## [ROWS]
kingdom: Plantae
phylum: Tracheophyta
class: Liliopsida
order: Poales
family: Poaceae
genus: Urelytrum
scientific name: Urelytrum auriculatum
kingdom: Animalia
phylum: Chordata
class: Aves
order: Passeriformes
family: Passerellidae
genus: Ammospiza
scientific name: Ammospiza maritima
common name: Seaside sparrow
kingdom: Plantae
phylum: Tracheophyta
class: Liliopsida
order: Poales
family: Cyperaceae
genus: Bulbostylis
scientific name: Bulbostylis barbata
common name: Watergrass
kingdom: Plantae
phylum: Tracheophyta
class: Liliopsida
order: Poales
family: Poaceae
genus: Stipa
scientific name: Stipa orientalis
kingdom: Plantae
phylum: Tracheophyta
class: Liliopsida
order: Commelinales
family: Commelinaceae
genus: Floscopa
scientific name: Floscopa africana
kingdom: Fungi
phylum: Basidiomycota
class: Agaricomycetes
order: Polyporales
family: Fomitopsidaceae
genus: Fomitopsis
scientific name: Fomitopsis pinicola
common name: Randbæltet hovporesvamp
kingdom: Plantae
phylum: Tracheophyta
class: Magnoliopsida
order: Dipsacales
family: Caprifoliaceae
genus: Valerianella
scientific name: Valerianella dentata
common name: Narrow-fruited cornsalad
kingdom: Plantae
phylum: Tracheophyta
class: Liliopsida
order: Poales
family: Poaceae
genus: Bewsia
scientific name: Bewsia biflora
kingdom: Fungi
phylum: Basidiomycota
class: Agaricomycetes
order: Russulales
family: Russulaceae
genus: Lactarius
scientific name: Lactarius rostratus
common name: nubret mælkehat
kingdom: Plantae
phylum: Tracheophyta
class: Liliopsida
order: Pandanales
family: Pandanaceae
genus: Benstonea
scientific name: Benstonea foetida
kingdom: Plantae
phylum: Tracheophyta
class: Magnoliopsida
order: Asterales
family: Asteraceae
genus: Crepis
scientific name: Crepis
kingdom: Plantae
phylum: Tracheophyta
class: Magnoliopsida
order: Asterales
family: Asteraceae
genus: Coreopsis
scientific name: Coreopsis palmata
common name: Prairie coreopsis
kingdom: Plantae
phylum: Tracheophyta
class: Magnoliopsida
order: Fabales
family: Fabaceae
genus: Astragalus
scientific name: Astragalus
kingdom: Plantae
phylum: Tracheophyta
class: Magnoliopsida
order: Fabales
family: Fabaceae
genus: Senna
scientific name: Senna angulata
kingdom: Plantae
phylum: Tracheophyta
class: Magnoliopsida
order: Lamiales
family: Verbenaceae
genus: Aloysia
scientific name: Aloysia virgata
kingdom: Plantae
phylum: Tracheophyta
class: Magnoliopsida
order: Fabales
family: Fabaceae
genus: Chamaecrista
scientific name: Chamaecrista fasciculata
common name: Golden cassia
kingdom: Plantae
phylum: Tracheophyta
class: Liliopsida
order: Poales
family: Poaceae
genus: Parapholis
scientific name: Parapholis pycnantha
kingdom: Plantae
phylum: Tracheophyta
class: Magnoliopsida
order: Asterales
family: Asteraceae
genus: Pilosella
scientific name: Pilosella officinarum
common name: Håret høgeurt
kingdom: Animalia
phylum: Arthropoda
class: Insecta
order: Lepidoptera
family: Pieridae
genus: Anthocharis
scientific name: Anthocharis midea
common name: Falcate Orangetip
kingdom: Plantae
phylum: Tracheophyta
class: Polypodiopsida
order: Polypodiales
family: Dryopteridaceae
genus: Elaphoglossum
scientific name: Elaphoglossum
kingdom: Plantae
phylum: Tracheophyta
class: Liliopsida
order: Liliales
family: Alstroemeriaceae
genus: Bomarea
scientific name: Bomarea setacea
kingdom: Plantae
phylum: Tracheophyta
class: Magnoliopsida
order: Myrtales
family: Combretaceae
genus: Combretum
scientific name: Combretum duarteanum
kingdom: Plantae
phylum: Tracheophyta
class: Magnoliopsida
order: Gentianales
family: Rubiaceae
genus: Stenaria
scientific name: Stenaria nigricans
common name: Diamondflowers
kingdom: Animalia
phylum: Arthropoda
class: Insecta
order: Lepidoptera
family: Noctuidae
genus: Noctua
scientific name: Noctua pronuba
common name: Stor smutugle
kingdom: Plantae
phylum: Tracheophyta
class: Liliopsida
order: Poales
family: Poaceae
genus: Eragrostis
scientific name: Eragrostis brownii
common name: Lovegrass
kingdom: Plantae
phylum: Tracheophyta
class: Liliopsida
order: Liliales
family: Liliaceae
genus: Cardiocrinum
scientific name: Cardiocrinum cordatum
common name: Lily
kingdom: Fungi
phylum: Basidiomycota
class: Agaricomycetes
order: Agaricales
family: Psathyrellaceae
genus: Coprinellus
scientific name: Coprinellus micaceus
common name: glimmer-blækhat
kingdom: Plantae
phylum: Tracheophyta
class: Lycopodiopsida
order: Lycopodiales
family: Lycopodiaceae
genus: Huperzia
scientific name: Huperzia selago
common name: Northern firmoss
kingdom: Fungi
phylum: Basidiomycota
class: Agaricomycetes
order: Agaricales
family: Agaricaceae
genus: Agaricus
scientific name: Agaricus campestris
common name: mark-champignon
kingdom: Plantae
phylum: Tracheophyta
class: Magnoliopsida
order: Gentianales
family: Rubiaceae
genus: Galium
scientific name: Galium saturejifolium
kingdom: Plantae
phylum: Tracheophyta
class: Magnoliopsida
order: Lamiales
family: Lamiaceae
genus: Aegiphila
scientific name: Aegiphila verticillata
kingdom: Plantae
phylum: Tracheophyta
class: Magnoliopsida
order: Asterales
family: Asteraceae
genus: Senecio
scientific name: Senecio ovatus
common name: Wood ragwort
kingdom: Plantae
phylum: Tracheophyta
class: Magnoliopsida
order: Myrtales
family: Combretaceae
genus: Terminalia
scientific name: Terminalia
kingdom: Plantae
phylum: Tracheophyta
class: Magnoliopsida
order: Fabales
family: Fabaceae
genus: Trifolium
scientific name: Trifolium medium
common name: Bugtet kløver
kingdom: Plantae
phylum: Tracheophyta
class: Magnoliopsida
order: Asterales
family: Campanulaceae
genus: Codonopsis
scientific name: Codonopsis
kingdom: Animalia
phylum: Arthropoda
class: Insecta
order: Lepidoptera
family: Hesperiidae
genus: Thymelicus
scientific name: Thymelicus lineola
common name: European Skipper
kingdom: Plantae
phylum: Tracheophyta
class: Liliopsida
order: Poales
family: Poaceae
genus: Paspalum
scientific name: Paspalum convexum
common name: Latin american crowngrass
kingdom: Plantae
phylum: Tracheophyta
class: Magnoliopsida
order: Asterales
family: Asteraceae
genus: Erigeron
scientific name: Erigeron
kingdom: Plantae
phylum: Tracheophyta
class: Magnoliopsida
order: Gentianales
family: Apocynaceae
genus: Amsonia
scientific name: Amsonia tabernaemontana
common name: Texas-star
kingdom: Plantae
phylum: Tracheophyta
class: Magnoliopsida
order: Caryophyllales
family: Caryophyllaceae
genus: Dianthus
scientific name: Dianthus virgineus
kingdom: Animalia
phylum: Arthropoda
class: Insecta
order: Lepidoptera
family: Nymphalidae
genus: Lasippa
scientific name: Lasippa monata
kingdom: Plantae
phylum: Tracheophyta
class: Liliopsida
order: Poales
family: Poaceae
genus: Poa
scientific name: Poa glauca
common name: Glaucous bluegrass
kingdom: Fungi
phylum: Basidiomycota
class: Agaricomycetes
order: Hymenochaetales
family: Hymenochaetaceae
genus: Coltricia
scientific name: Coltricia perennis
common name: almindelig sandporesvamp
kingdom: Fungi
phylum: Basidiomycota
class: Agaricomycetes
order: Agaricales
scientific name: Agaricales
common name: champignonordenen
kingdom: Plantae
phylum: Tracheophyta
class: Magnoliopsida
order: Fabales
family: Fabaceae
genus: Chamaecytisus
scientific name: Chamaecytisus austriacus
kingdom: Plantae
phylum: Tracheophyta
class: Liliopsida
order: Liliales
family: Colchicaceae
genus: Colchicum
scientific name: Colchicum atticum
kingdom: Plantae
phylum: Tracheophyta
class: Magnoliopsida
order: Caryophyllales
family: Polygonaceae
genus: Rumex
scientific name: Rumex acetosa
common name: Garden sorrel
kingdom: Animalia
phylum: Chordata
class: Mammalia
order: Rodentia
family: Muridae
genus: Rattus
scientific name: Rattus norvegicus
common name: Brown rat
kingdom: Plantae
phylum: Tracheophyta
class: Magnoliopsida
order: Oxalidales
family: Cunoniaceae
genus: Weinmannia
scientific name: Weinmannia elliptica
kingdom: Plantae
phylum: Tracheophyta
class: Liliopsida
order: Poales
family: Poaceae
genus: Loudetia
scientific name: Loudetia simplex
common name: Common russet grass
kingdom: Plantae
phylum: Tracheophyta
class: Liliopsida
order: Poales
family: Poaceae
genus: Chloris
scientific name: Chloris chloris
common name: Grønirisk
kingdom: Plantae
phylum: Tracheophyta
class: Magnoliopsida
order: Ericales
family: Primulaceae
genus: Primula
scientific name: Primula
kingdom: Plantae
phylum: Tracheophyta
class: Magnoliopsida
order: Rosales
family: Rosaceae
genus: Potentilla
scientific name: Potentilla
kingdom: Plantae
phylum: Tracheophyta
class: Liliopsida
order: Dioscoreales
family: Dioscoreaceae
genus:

## [SHORT EXERCISE]
Format the stretch of the records above from the very start through the line containing "scientific name: Floscopa africana" as a JSON list of strings, one string per line, with blank lines left out.

## [COMPLETED TASK]
[
  "kingdom: Plantae",
  "phylum: Tracheophyta",
  "class: Liliopsida",
  "order: Poales",
  "family: Poaceae",
  "genus: Urelytrum",
  "scientific name: Urelytrum auriculatum",
  "kingdom: Animalia",
  "phylum: Chordata",
  "class: Aves",
  "order: Passeriformes",
  "family: Passerellidae",
  "genus: Ammospiza",
  "scientific name: Ammospiza maritima",
  "common name: Seaside sparrow",
  "kingdom: Plantae",
  "phylum: Tracheophyta",
  "class: Liliopsida",
  "order: Poales",
  "family: Cyperaceae",
  "genus: Bulbostylis",
  "scientific name: Bulbostylis barbata",
  "common name: Watergrass",
  "kingdom: Plantae",
  "phylum: Tracheophyta",
  "class: Liliopsida",
  "order: Poales",
  "family: Poaceae",
  "genus: Stipa",
  "scientific name: Stipa orientalis",
  "kingdom: Plantae",
  "phylum: Tracheophyta",
  "class: Liliopsida",
  "order: Commelinales",
  "family: Commelinaceae",
  "genus: Floscopa",
  "scientific name: Floscopa africana"
]